## PROVIDED DATA

BEGIN

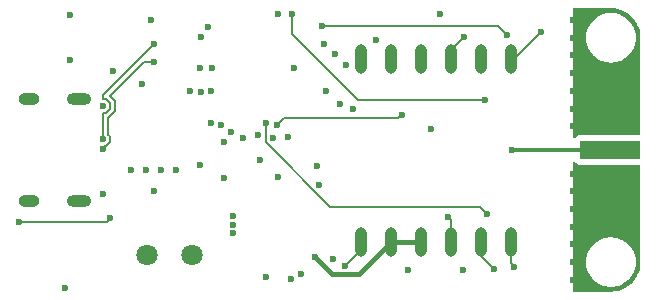
<source format=gbl>
G04 #@! TF.GenerationSoftware,KiCad,Pcbnew,8.0.5-dirty*
G04 #@! TF.CreationDate,2024-10-08T17:02:33+11:00*
G04 #@! TF.ProjectId,kestral,6b657374-7261-46c2-9e6b-696361645f70,rev?*
G04 #@! TF.SameCoordinates,Original*
G04 #@! TF.FileFunction,Copper,L4,Bot*
G04 #@! TF.FilePolarity,Positive*
%FSLAX46Y46*%
G04 Gerber Fmt 4.6, Leading zero omitted, Abs format (unit mm)*
G04 Created by KiCad (PCBNEW 8.0.5-dirty) date 2024-10-08 17:02:33*
%MOMM*%
%LPD*%
G01*
G04 APERTURE LIST*
G04 #@! TA.AperFunction,ComponentPad*
%ADD10O,2.100000X1.000000*%
G04 #@! TD*
G04 #@! TA.AperFunction,ComponentPad*
%ADD11O,1.800000X1.000000*%
G04 #@! TD*
G04 #@! TA.AperFunction,ComponentPad*
%ADD12C,1.803400*%
G04 #@! TD*
G04 #@! TA.AperFunction,SMDPad,CuDef*
%ADD13O,1.000000X2.500000*%
G04 #@! TD*
G04 #@! TA.AperFunction,SMDPad,CuDef*
%ADD14R,5.080000X1.500000*%
G04 #@! TD*
G04 #@! TA.AperFunction,ViaPad*
%ADD15C,0.600000*%
G04 #@! TD*
G04 #@! TA.AperFunction,Conductor*
%ADD16C,0.200000*%
G04 #@! TD*
G04 #@! TA.AperFunction,Conductor*
%ADD17C,0.356000*%
G04 #@! TD*
G04 #@! TA.AperFunction,Conductor*
%ADD18C,0.400000*%
G04 #@! TD*
G04 APERTURE END LIST*
D10*
X106925000Y-108180000D03*
D11*
X102725000Y-108180000D03*
D10*
X106925000Y-116820000D03*
D11*
X102725000Y-116820000D03*
D12*
X112689999Y-121400000D03*
X116500000Y-121400000D03*
D13*
X143500000Y-120300000D03*
X140960000Y-120300000D03*
X138420000Y-120300000D03*
X135880000Y-120300000D03*
X133340000Y-120300000D03*
X130800000Y-120300000D03*
X130800000Y-104800000D03*
X133340000Y-104800000D03*
X135880000Y-104800000D03*
X138420000Y-104800000D03*
X140960000Y-104800000D03*
X143500000Y-104800000D03*
D14*
X151937500Y-112500000D03*
X151937500Y-108250000D03*
X151937500Y-116750000D03*
D15*
X128475000Y-121700000D03*
X119200000Y-111820000D03*
X119200000Y-114900000D03*
X148750000Y-110500000D03*
X115205000Y-114232500D03*
X148750000Y-109000000D03*
X148750000Y-117500000D03*
X130200000Y-109000000D03*
X146100000Y-102500000D03*
X148750000Y-107500000D03*
X108975000Y-116250000D03*
X138200000Y-118200000D03*
X148750000Y-120500000D03*
X134850000Y-122650000D03*
X106200000Y-101100000D03*
X105800000Y-124200000D03*
X148750000Y-123500000D03*
X148750000Y-116000000D03*
X122762500Y-123275000D03*
X148750000Y-106000000D03*
X148750000Y-104500000D03*
X127912500Y-107482500D03*
X106200000Y-104900000D03*
X117210000Y-113800000D03*
X148750000Y-122000000D03*
X108975000Y-108750000D03*
X123795634Y-114802885D03*
X132100000Y-103200000D03*
X127100000Y-113900000D03*
X122318488Y-113384315D03*
X148750000Y-119000000D03*
X148750000Y-114500000D03*
X125150000Y-105532500D03*
X148750000Y-101500000D03*
X148750000Y-103000000D03*
X143600000Y-112500000D03*
X109000000Y-112400000D03*
X113355000Y-105032500D03*
X109000000Y-111599997D03*
X113355000Y-103532500D03*
X141500000Y-117900000D03*
X122800000Y-110200000D03*
X123700000Y-110400000D03*
X134300000Y-109500000D03*
X143200000Y-102800000D03*
X127500000Y-102000000D03*
X119987500Y-118125000D03*
X112265000Y-106932500D03*
X119987500Y-119525000D03*
X109800000Y-105800000D03*
X137500000Y-101000000D03*
X119987500Y-118825000D03*
X129562500Y-105332500D03*
X117900000Y-102132500D03*
X127700000Y-103500000D03*
X126925000Y-121575000D03*
X123400000Y-111500000D03*
X123800000Y-100982500D03*
X139487500Y-122687500D03*
X117223131Y-105532500D03*
X122100000Y-111200000D03*
X118124265Y-110224265D03*
X141300000Y-108300000D03*
X125000000Y-100982500D03*
X117300000Y-102900000D03*
X124700000Y-111420000D03*
X128600000Y-104400000D03*
X118251472Y-105532500D03*
X129100000Y-108600000D03*
X127300000Y-115500000D03*
X119800000Y-111000000D03*
X142100000Y-122600000D03*
X125800000Y-123000000D03*
X139600000Y-102900000D03*
X136750000Y-110750000D03*
X120883750Y-111516250D03*
X143800000Y-122400000D03*
X124900000Y-123400000D03*
X119000000Y-110400000D03*
X112670000Y-114220000D03*
X117278765Y-107628735D03*
X118180113Y-107532500D03*
X113940000Y-114220000D03*
X111375000Y-114230000D03*
X116382528Y-107532500D03*
X109600000Y-118300000D03*
X101900000Y-118600000D03*
X129500000Y-122300000D03*
X113300000Y-116000000D03*
X113100000Y-101500000D03*
D16*
X143800000Y-104800000D02*
X146100000Y-102500000D01*
X138420000Y-118420000D02*
X138200000Y-118200000D01*
X143500000Y-104800000D02*
X143800000Y-104800000D01*
X138420000Y-120300000D02*
X138420000Y-118420000D01*
D17*
X143600000Y-112500000D02*
X152500000Y-112500000D01*
D16*
X109000000Y-112400000D02*
X109200003Y-112199997D01*
X109616897Y-107907000D02*
X112491397Y-105032500D01*
X110024980Y-109184917D02*
X110024980Y-108315083D01*
X110024980Y-108315083D02*
X109616897Y-107907000D01*
X109248529Y-112199997D02*
X109600000Y-111848526D01*
X109200003Y-112199997D02*
X109248529Y-112199997D01*
X109600000Y-111351468D02*
X109450000Y-111201468D01*
X109450000Y-109759897D02*
X110024980Y-109184917D01*
X109600000Y-111848526D02*
X109600000Y-111351468D01*
X109450000Y-111201468D02*
X109450000Y-109759897D01*
X112491397Y-105032500D02*
X113355000Y-105032500D01*
X109000000Y-109350000D02*
X109223529Y-109350000D01*
X109575000Y-108501471D02*
X109223529Y-108150000D01*
X109223529Y-108150000D02*
X109000000Y-108150000D01*
X109223529Y-109350000D02*
X109575000Y-108998529D01*
X109000000Y-107887500D02*
X113355000Y-103532500D01*
X109000000Y-111599997D02*
X109000000Y-109350000D01*
X109000000Y-108150000D02*
X109000000Y-107887500D01*
X109575000Y-108998529D02*
X109575000Y-108501471D01*
X122800000Y-111117106D02*
X122758553Y-111158553D01*
X140900000Y-117300000D02*
X141500000Y-117900000D01*
X122758553Y-111858553D02*
X128200000Y-117300000D01*
X128200000Y-117300000D02*
X140900000Y-117300000D01*
X122800000Y-110200000D02*
X122800000Y-111117106D01*
X122758553Y-111158553D02*
X122758553Y-111858553D01*
X134000000Y-109800000D02*
X124300000Y-109800000D01*
X134300000Y-109500000D02*
X134000000Y-109800000D01*
X124300000Y-109800000D02*
X123700000Y-110400000D01*
X127500000Y-102000000D02*
X142400000Y-102000000D01*
X142400000Y-102000000D02*
X143200000Y-102800000D01*
D18*
X130640000Y-123000000D02*
X133340000Y-120300000D01*
X135880000Y-120300000D02*
X133340000Y-120300000D01*
X128350000Y-123000000D02*
X130640000Y-123000000D01*
X126925000Y-121575000D02*
X128350000Y-123000000D01*
D16*
X125000000Y-102700000D02*
X125000000Y-100982500D01*
X130600000Y-108300000D02*
X125000000Y-102700000D01*
X141300000Y-108300000D02*
X130600000Y-108300000D01*
X140960000Y-120300000D02*
X140960000Y-121460000D01*
X140960000Y-121460000D02*
X142100000Y-122600000D01*
X138420000Y-104080000D02*
X139600000Y-102900000D01*
X138420000Y-104800000D02*
X138420000Y-104080000D01*
X143500000Y-120300000D02*
X143500000Y-122100000D01*
X143500000Y-122100000D02*
X143800000Y-122400000D01*
X109300000Y-118600000D02*
X101900000Y-118600000D01*
X109600000Y-118300000D02*
X109300000Y-118600000D01*
X130800000Y-121000000D02*
X129500000Y-122300000D01*
X130800000Y-120300000D02*
X130800000Y-121000000D01*
G04 #@! TA.AperFunction,Conductor*
G36*
X148955203Y-113499061D02*
G01*
X148973264Y-113518459D01*
X149039954Y-113607546D01*
X149086143Y-113642123D01*
X149155164Y-113693793D01*
X149155171Y-113693797D01*
X149290017Y-113744091D01*
X149290016Y-113744091D01*
X149296944Y-113744835D01*
X149349627Y-113750500D01*
X154375500Y-113750499D01*
X154442539Y-113770184D01*
X154488294Y-113822988D01*
X154499500Y-113874499D01*
X154499500Y-121996249D01*
X154499274Y-122003736D01*
X154481728Y-122293794D01*
X154479923Y-122308659D01*
X154428219Y-122590798D01*
X154424635Y-122605336D01*
X154339306Y-122879167D01*
X154333997Y-122893168D01*
X154216275Y-123154736D01*
X154209316Y-123167995D01*
X154060928Y-123413459D01*
X154052422Y-123425782D01*
X153875526Y-123651573D01*
X153865596Y-123662781D01*
X153662781Y-123865596D01*
X153651573Y-123875526D01*
X153425782Y-124052422D01*
X153413459Y-124060928D01*
X153167995Y-124209316D01*
X153154736Y-124216275D01*
X152893168Y-124333997D01*
X152879167Y-124339306D01*
X152605336Y-124424635D01*
X152590798Y-124428219D01*
X152308659Y-124479923D01*
X152293794Y-124481728D01*
X152003736Y-124499274D01*
X151996249Y-124499500D01*
X148874000Y-124499500D01*
X148806961Y-124479815D01*
X148761206Y-124427011D01*
X148750000Y-124375500D01*
X148750000Y-122000000D01*
X149894592Y-122000000D01*
X149914201Y-122286680D01*
X149972666Y-122568034D01*
X149972667Y-122568037D01*
X150068894Y-122838793D01*
X150068893Y-122838793D01*
X150201098Y-123093935D01*
X150366812Y-123328700D01*
X150445972Y-123413459D01*
X150562947Y-123538708D01*
X150701677Y-123651573D01*
X150785853Y-123720055D01*
X151031382Y-123869365D01*
X151218237Y-123950526D01*
X151294942Y-123983844D01*
X151571642Y-124061371D01*
X151821920Y-124095771D01*
X151856321Y-124100500D01*
X151856322Y-124100500D01*
X152143679Y-124100500D01*
X152174370Y-124096281D01*
X152428358Y-124061371D01*
X152705058Y-123983844D01*
X152818015Y-123934779D01*
X152968617Y-123869365D01*
X152968620Y-123869363D01*
X152968625Y-123869361D01*
X153214147Y-123720055D01*
X153437053Y-123538708D01*
X153633189Y-123328698D01*
X153798901Y-123093936D01*
X153931104Y-122838797D01*
X154027334Y-122568032D01*
X154085798Y-122286686D01*
X154105408Y-122000000D01*
X154085798Y-121713314D01*
X154027334Y-121431968D01*
X153931105Y-121161206D01*
X153931106Y-121161206D01*
X153798901Y-120906064D01*
X153633187Y-120671299D01*
X153554554Y-120587105D01*
X153437053Y-120461292D01*
X153214147Y-120279945D01*
X153214146Y-120279944D01*
X152968617Y-120130634D01*
X152705063Y-120016158D01*
X152705061Y-120016157D01*
X152705058Y-120016156D01*
X152575578Y-119979877D01*
X152428364Y-119938630D01*
X152428359Y-119938629D01*
X152428358Y-119938629D01*
X152286018Y-119919064D01*
X152143679Y-119899500D01*
X152143678Y-119899500D01*
X151856322Y-119899500D01*
X151856321Y-119899500D01*
X151571642Y-119938629D01*
X151571635Y-119938630D01*
X151363861Y-119996845D01*
X151294942Y-120016156D01*
X151294939Y-120016156D01*
X151294936Y-120016158D01*
X151294935Y-120016158D01*
X151031382Y-120130634D01*
X150785853Y-120279944D01*
X150562950Y-120461289D01*
X150366812Y-120671299D01*
X150201098Y-120906064D01*
X150068894Y-121161206D01*
X149972667Y-121431962D01*
X149972666Y-121431965D01*
X149914201Y-121713319D01*
X149894592Y-122000000D01*
X148750000Y-122000000D01*
X148750000Y-113592774D01*
X148769685Y-113525735D01*
X148822489Y-113479980D01*
X148891647Y-113470036D01*
X148955203Y-113499061D01*
G37*
G04 #@! TD.AperFunction*
G04 #@! TA.AperFunction,Conductor*
G36*
X152003736Y-100500726D02*
G01*
X152293796Y-100518271D01*
X152308659Y-100520076D01*
X152590798Y-100571780D01*
X152605335Y-100575363D01*
X152879172Y-100660695D01*
X152893163Y-100666000D01*
X153154743Y-100783727D01*
X153167989Y-100790680D01*
X153413465Y-100939075D01*
X153425776Y-100947573D01*
X153513319Y-101016158D01*
X153651573Y-101124473D01*
X153662781Y-101134403D01*
X153865596Y-101337218D01*
X153875526Y-101348426D01*
X153995481Y-101501538D01*
X154052422Y-101574217D01*
X154060926Y-101586537D01*
X154112168Y-101671302D01*
X154209316Y-101832004D01*
X154216275Y-101845263D01*
X154333997Y-102106831D01*
X154339306Y-102120832D01*
X154424635Y-102394663D01*
X154428219Y-102409201D01*
X154479923Y-102691340D01*
X154481728Y-102706205D01*
X154499274Y-102996263D01*
X154499500Y-103003750D01*
X154499500Y-111125500D01*
X154479815Y-111192539D01*
X154427011Y-111238294D01*
X154375500Y-111249500D01*
X149349629Y-111249500D01*
X149349623Y-111249501D01*
X149290016Y-111255908D01*
X149155171Y-111306202D01*
X149155164Y-111306206D01*
X149039955Y-111392452D01*
X148973266Y-111481537D01*
X148917332Y-111523407D01*
X148847640Y-111528391D01*
X148786318Y-111494905D01*
X148752833Y-111433582D01*
X148750000Y-111407225D01*
X148750000Y-103000000D01*
X149894592Y-103000000D01*
X149914201Y-103286680D01*
X149972666Y-103568034D01*
X149972667Y-103568037D01*
X150068894Y-103838793D01*
X150068893Y-103838793D01*
X150201098Y-104093935D01*
X150366812Y-104328700D01*
X150451923Y-104419831D01*
X150562947Y-104538708D01*
X150785853Y-104720055D01*
X151031382Y-104869365D01*
X151218237Y-104950526D01*
X151294942Y-104983844D01*
X151571642Y-105061371D01*
X151821920Y-105095771D01*
X151856321Y-105100500D01*
X151856322Y-105100500D01*
X152143679Y-105100500D01*
X152174370Y-105096281D01*
X152428358Y-105061371D01*
X152705058Y-104983844D01*
X152818015Y-104934779D01*
X152968617Y-104869365D01*
X152968620Y-104869363D01*
X152968625Y-104869361D01*
X153214147Y-104720055D01*
X153437053Y-104538708D01*
X153633189Y-104328698D01*
X153798901Y-104093936D01*
X153931104Y-103838797D01*
X154027334Y-103568032D01*
X154085798Y-103286686D01*
X154105408Y-103000000D01*
X154085798Y-102713314D01*
X154027334Y-102431968D01*
X153931105Y-102161206D01*
X153931106Y-102161206D01*
X153798901Y-101906064D01*
X153633187Y-101671299D01*
X153542518Y-101574217D01*
X153437053Y-101461292D01*
X153214147Y-101279945D01*
X153214146Y-101279944D01*
X152968617Y-101130634D01*
X152705063Y-101016158D01*
X152705061Y-101016157D01*
X152705058Y-101016156D01*
X152575578Y-100979877D01*
X152428364Y-100938630D01*
X152428359Y-100938629D01*
X152428358Y-100938629D01*
X152236367Y-100912240D01*
X152143679Y-100899500D01*
X152143678Y-100899500D01*
X151856322Y-100899500D01*
X151856321Y-100899500D01*
X151571642Y-100938629D01*
X151571635Y-100938630D01*
X151363861Y-100996845D01*
X151294942Y-101016156D01*
X151294939Y-101016156D01*
X151294936Y-101016158D01*
X151294935Y-101016158D01*
X151031382Y-101130634D01*
X150785853Y-101279944D01*
X150562950Y-101461289D01*
X150366812Y-101671299D01*
X150201098Y-101906064D01*
X150068894Y-102161206D01*
X149972667Y-102431962D01*
X149972666Y-102431965D01*
X149914201Y-102713319D01*
X149894592Y-103000000D01*
X148750000Y-103000000D01*
X148750000Y-100624500D01*
X148769685Y-100557461D01*
X148822489Y-100511706D01*
X148874000Y-100500500D01*
X151934108Y-100500500D01*
X151996249Y-100500500D01*
X152003736Y-100500726D01*
G37*
G04 #@! TD.AperFunction*
M02*

</source>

END

## YOUR ASSIGNMENT
Among the entries above, find the line with "X149349623Y-111249501D01*" and the line with "X153633189Y-104328698D01*"; give again exactly these two lines and all lines between them.

## RESULT FOR THIS EXERCISE
X149349623Y-111249501D01*
X149290016Y-111255908D01*
X149155171Y-111306202D01*
X149155164Y-111306206D01*
X149039955Y-111392452D01*
X148973266Y-111481537D01*
X148917332Y-111523407D01*
X148847640Y-111528391D01*
X148786318Y-111494905D01*
X148752833Y-111433582D01*
X148750000Y-111407225D01*
X148750000Y-103000000D01*
X149894592Y-103000000D01*
X149914201Y-103286680D01*
X149972666Y-103568034D01*
X149972667Y-103568037D01*
X150068894Y-103838793D01*
X150068893Y-103838793D01*
X150201098Y-104093935D01*
X150366812Y-104328700D01*
X150451923Y-104419831D01*
X150562947Y-104538708D01*
X150785853Y-104720055D01*
X151031382Y-104869365D01*
X151218237Y-104950526D01*
X151294942Y-104983844D01*
X151571642Y-105061371D01*
X151821920Y-105095771D01*
X151856321Y-105100500D01*
X151856322Y-105100500D01*
X152143679Y-105100500D01*
X152174370Y-105096281D01*
X152428358Y-105061371D01*
X152705058Y-104983844D01*
X152818015Y-104934779D01*
X152968617Y-104869365D01*
X152968620Y-104869363D01*
X152968625Y-104869361D01*
X153214147Y-104720055D01*
X153437053Y-104538708D01*
X153633189Y-104328698D01*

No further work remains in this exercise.